------ Entries provided

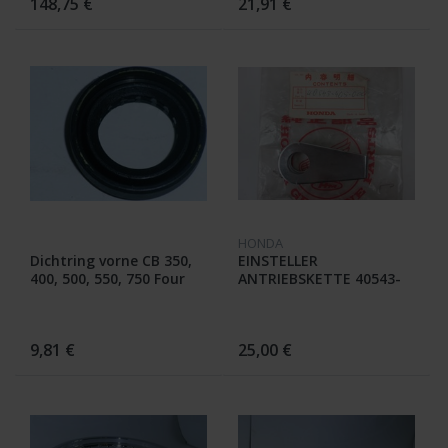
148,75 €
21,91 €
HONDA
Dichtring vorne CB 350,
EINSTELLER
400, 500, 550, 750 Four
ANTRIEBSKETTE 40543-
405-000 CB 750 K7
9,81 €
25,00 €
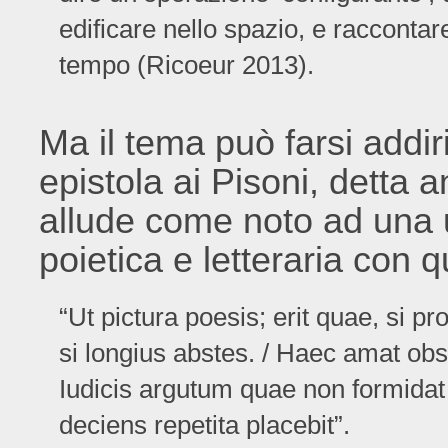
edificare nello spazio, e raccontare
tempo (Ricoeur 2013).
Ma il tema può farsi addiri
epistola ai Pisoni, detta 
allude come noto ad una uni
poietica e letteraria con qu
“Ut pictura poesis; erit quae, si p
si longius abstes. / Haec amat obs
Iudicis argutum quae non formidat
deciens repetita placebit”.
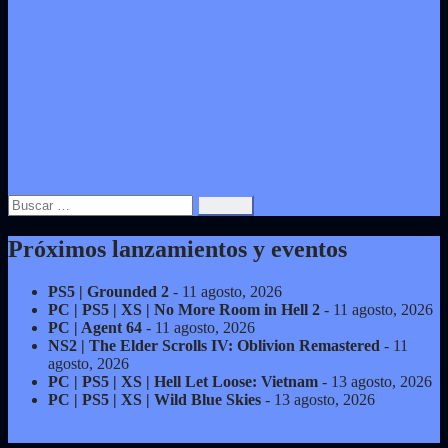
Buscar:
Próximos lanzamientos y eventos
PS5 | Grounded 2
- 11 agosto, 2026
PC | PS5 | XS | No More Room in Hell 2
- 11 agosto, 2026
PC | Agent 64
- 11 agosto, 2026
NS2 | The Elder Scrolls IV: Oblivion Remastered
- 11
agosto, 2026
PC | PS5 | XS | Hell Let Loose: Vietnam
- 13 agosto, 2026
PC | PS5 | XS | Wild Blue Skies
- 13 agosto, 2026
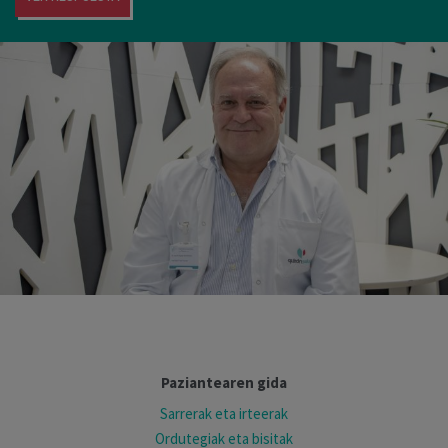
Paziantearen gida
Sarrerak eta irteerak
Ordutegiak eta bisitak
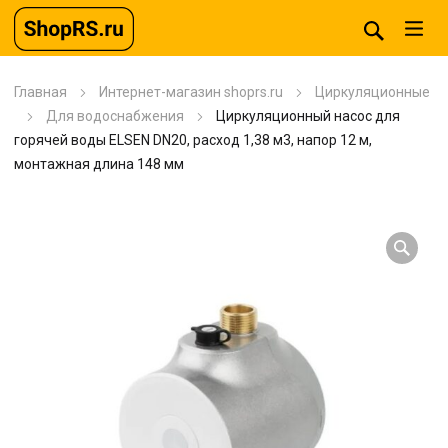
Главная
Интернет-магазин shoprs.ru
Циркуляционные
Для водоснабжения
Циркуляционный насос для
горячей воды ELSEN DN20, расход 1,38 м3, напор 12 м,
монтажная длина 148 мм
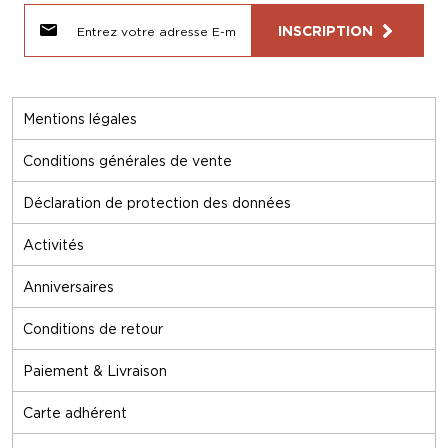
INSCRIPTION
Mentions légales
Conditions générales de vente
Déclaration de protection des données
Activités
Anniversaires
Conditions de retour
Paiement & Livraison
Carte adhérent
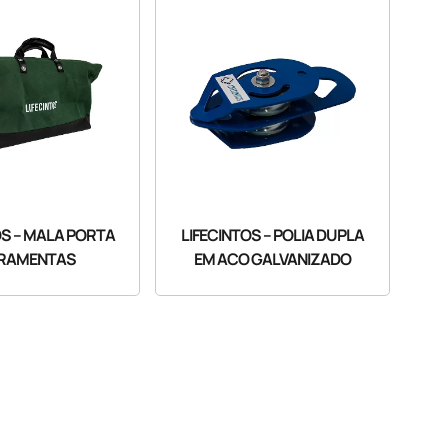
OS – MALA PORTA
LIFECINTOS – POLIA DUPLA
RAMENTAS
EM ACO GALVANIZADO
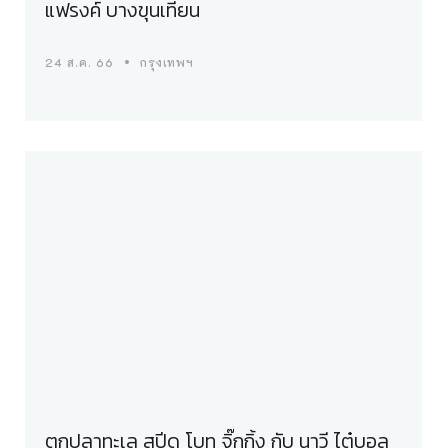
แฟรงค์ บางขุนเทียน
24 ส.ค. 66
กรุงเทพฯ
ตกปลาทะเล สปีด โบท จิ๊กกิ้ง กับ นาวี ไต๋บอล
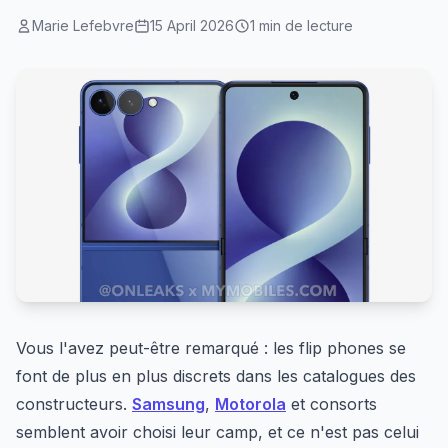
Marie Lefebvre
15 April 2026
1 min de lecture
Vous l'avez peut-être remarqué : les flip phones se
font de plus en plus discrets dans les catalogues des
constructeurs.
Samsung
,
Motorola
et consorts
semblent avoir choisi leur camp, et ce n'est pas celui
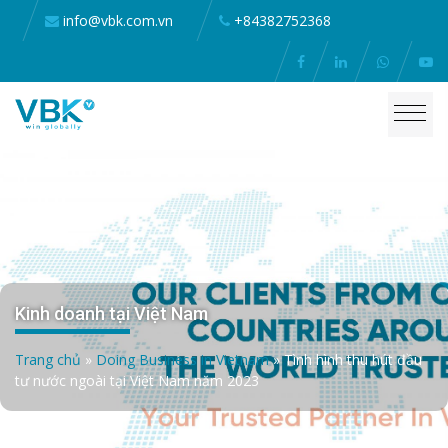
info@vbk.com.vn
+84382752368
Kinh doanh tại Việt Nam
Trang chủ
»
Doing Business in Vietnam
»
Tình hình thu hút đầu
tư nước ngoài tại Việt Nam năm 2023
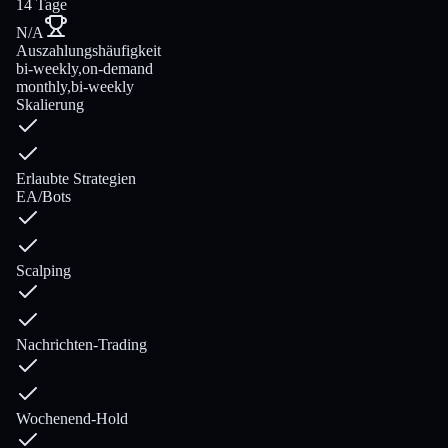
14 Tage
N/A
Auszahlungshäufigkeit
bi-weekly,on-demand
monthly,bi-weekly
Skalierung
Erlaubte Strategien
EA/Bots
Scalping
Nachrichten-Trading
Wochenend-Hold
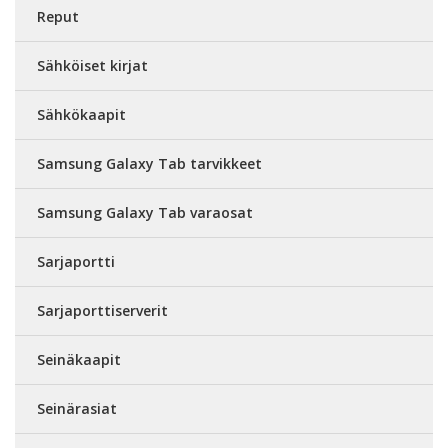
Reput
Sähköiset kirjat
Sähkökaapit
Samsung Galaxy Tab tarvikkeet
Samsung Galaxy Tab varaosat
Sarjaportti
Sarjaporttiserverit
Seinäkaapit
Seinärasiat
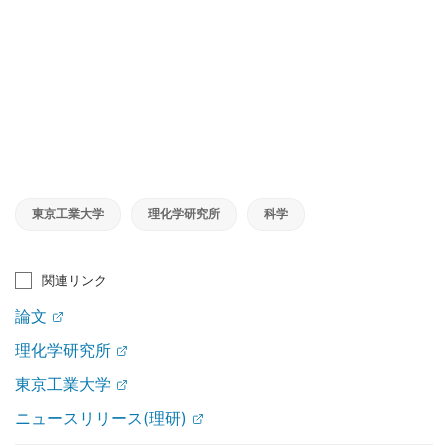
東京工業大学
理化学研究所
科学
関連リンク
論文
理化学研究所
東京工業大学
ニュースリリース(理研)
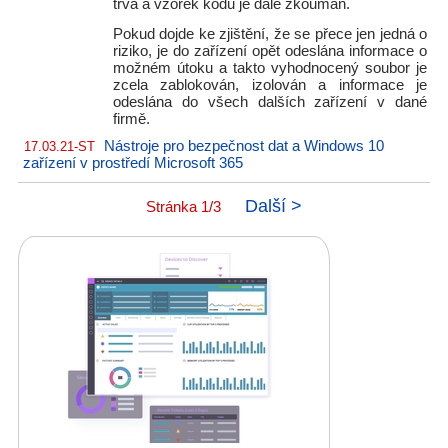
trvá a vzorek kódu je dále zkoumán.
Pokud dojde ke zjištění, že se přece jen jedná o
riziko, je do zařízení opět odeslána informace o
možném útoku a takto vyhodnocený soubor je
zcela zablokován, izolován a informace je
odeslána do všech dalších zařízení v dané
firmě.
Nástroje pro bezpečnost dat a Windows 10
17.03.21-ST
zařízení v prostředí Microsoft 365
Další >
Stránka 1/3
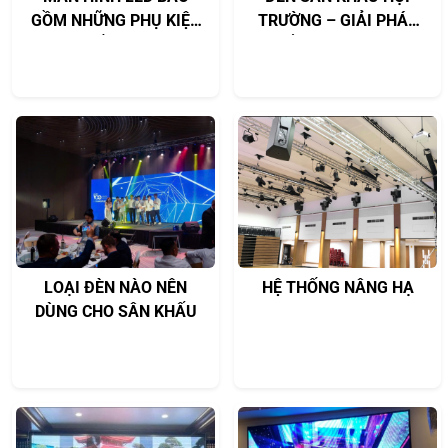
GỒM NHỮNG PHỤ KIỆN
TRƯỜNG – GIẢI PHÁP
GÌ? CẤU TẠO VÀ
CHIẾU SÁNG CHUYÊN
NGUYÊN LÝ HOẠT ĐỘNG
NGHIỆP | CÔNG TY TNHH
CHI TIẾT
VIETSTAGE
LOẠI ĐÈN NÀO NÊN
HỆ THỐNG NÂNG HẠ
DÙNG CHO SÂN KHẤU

------------

What the task asks ▸ From the records above, copy each line in which the string "weekly" occurs.

Task result ▸
bi-weekly,on-demand
monthly,bi-weekly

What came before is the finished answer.